このドキュメントでは、WLDFによるモニター・サービスと診断サービスを構成および使用する方法について説明します。

WLDFは、WebLogic Serverインスタンスおよびクラスタを実行する際の問題点や、それらにデプロイされているアプリケーションにおける問題点をモニターし、診断するための機能を提供します。したがって、このドキュメント内の情報は、システム管理者とアプリケーション開発者の双方を対象としています。

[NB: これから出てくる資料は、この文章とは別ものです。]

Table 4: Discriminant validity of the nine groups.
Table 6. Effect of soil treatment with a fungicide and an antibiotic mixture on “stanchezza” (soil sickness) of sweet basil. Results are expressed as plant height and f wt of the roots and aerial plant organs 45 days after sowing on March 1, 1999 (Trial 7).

また、WLDFをサポートおよび拡張するツールを構築するサード・パーティのツール開発者向けの情報も記載しています。

読者は、Webテクノロジ、およびWebLogic Serverがインストールされているオペレーティング・システムとプラットフォームに精通していることが前提となっています。

このドキュメントの手引き

このドキュメントの構成は次のとおりです。

関連ドキュメント

  • 『Oracle WebLogic Serverログ・ファイルの構成とログ・メッセージのフィルタ処理』では、WLDFロギング・サービスを使用してサーバー、サブシステムおよびアプリケーション・イベントをモニターする方法を説明します。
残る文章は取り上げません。